“I’ve never heard of it”; “It doesn’t apply to me”- Two very different reasons why ethnic minority women are not getting screened for cervical cancerLaura Marlow22 July 2015
Over the last 10 years several studies in the UK have suggested that women from ethnic minority backgrounds are less likely to attend for cervical screening, the question of why this might be remains. Our recent work published last week in the British Journal of Cancer attempts to shed some light on this. We surveyed 720 women aged 30-60 years old from Indian, Pakistani, Bangladeshi, African, Caribbean and white British backgrounds, using quota sampling to ensure a large enough sample of women from each ethnic group were included. Compared to the white British women, women in each of the ethnic minority groups were between 5 and 13 times more likely to be a non-attender at screening, i.e. they had not been screened in the last 5 years. This is after adjusting for age, marital status and education level.
Never heard of screening:
Among the ethnic minority women 24% said they had never heard of cervical screening or they had never received an invitation. These women were more likely to have migrated to the UK as adults, not speak English well and have no formal qualifications. This finding is in line with our previous qualitative work which suggests a general lack of awareness about the cervical screening programme. It therefore seems important that we find ways to engage these women with the issue of cancer screening, and raise their awareness of the programme and their eligibility to take part. In England, all women aged 25-64 who are registered with a GP receive regular screening invitations, but our findings suggest that this information isn’t getting through to some groups.
Been screened before, but not recently:
We also identified a different group of non-attenders who had been screened in the past (more than 5 years ago), but had not been screened as recommended, despite receiving a letter reminding them to go. Overall 37% of ethnic minority women fell into this group. These women were more likely to be in the older age group (50-60 years) but other socio-economic factors (such as education level, migration status and language) didn’t predict who fell into this group. Exploring the reasons for being overdue cervical screening in older women is important as recent work suggests that not being screened between the ages of 50 and 64 years is associated with a greater risk of cervical cancer when women are over 65 years. There is also evidence that women over 65 years from both Asian and Black backgrounds have higher rates of cervical cancer. We looked at a range of attitudes to screening and found that women who had not attended as recommended were more likely to think that screening didn’t apply to them, either because they did not have any symptoms or because they were not sexually active. Some considered screening to be important, but had difficulty fitting it in around other commitments. This finding is consistent with our qualitative work where one Bangladeshi woman said; “It wasn’t that I didn’t want to do it, I felt that it wasn’t a great priority for me at that time, everything else was more important”. For these women interventions should be designed to ensure an understanding of the purpose of screening and the potential benefits for asymptomatic women and those who are not currently sexual activity.
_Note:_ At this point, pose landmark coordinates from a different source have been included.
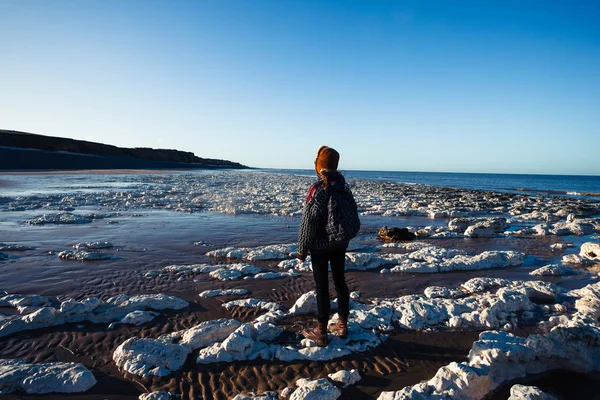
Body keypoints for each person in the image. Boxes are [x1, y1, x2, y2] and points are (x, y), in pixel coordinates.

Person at [297, 145, 360, 347]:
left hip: (320, 246)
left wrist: (302, 249)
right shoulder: (344, 187)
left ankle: (321, 332)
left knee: (322, 286)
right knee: (340, 282)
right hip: (340, 243)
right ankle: (342, 325)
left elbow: (309, 222)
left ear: (319, 166)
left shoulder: (317, 189)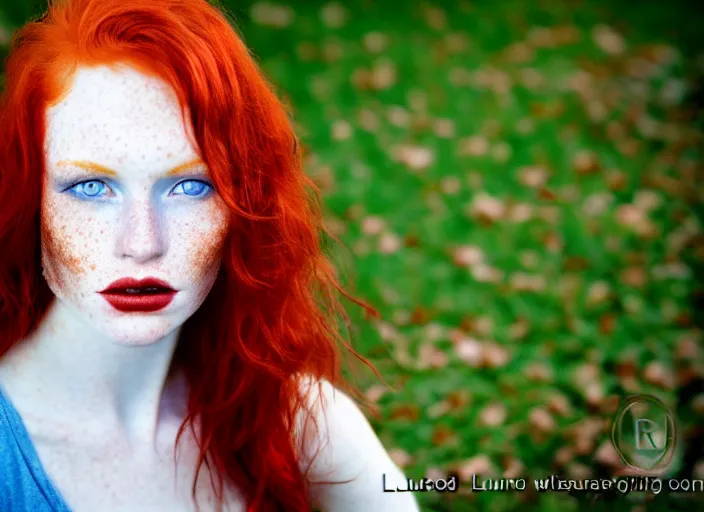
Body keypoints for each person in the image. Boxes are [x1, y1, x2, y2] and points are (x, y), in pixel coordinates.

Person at [0, 0, 419, 510]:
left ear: (243, 206)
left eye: (191, 186)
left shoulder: (298, 425)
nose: (142, 243)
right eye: (90, 186)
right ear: (28, 197)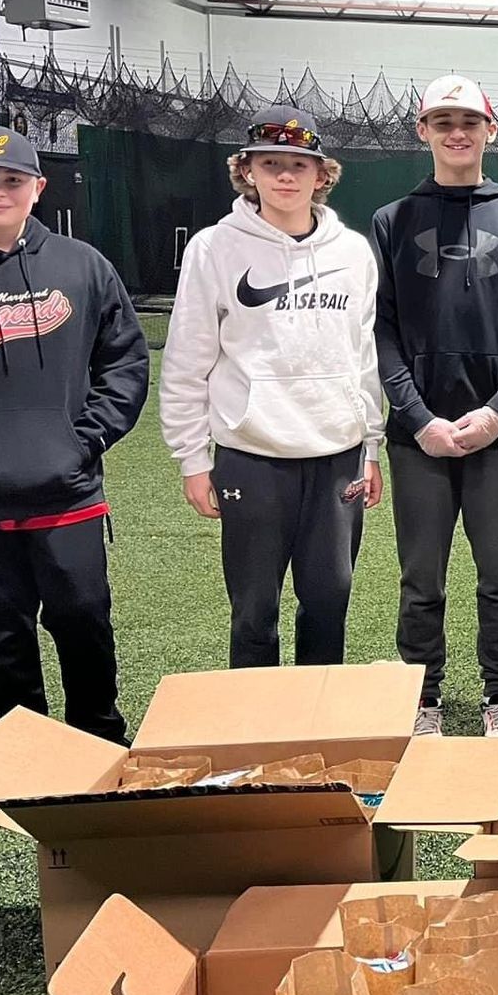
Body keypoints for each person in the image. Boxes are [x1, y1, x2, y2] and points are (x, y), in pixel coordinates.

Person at [160, 106, 384, 667]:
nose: (285, 176)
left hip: (338, 455)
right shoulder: (213, 248)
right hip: (251, 456)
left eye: (298, 165)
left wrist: (372, 445)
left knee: (329, 602)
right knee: (254, 612)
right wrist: (192, 458)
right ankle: (256, 737)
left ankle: (318, 735)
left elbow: (363, 357)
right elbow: (188, 359)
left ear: (321, 175)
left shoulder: (352, 251)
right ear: (248, 171)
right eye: (271, 163)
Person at [0, 123, 147, 741]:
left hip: (67, 496)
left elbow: (123, 361)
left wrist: (84, 438)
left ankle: (102, 746)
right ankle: (22, 756)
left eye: (11, 179)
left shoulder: (81, 264)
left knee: (86, 627)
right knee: (1, 640)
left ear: (37, 187)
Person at [372, 76, 498, 747]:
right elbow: (380, 330)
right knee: (421, 578)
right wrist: (417, 418)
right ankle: (424, 696)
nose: (456, 132)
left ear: (490, 131)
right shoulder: (392, 220)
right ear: (423, 131)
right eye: (442, 121)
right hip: (419, 436)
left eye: (469, 120)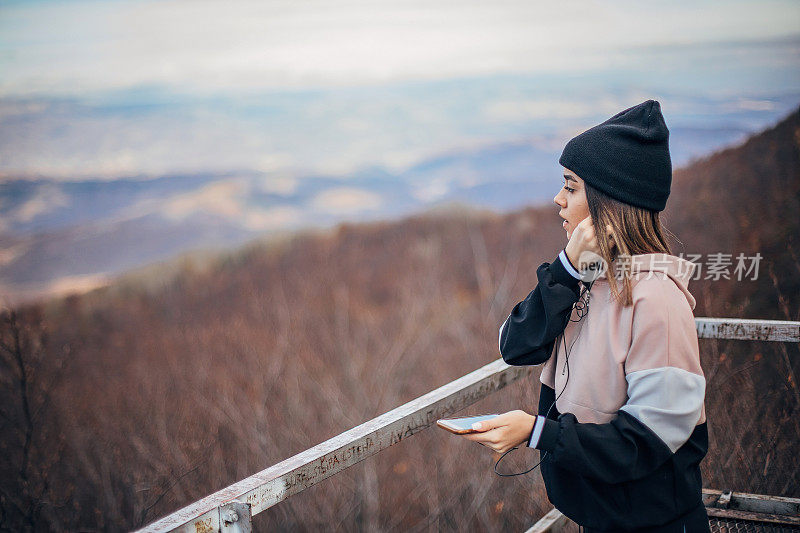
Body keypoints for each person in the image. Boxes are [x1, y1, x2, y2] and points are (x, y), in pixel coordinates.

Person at [460, 100, 710, 532]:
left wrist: (538, 432)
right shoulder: (586, 278)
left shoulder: (657, 302)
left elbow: (645, 443)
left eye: (571, 187)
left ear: (608, 202)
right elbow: (515, 346)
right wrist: (566, 270)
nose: (558, 200)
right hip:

In this study and others, we are trying to gain a better understanding of why some people don’t take part in cancer screening. As this paper shows, people’s reasons can be very different, from not knowing anything about screening, to thinking it’s important but being too busy to go. By understanding more about these different reasons, we can help to ensure that everyone makes an informed choice about screening, and is able to take part if they want to. We hope this work will help to reduce inequalities in screening participation and make sure that everyone is properly informed about the purpose of screening.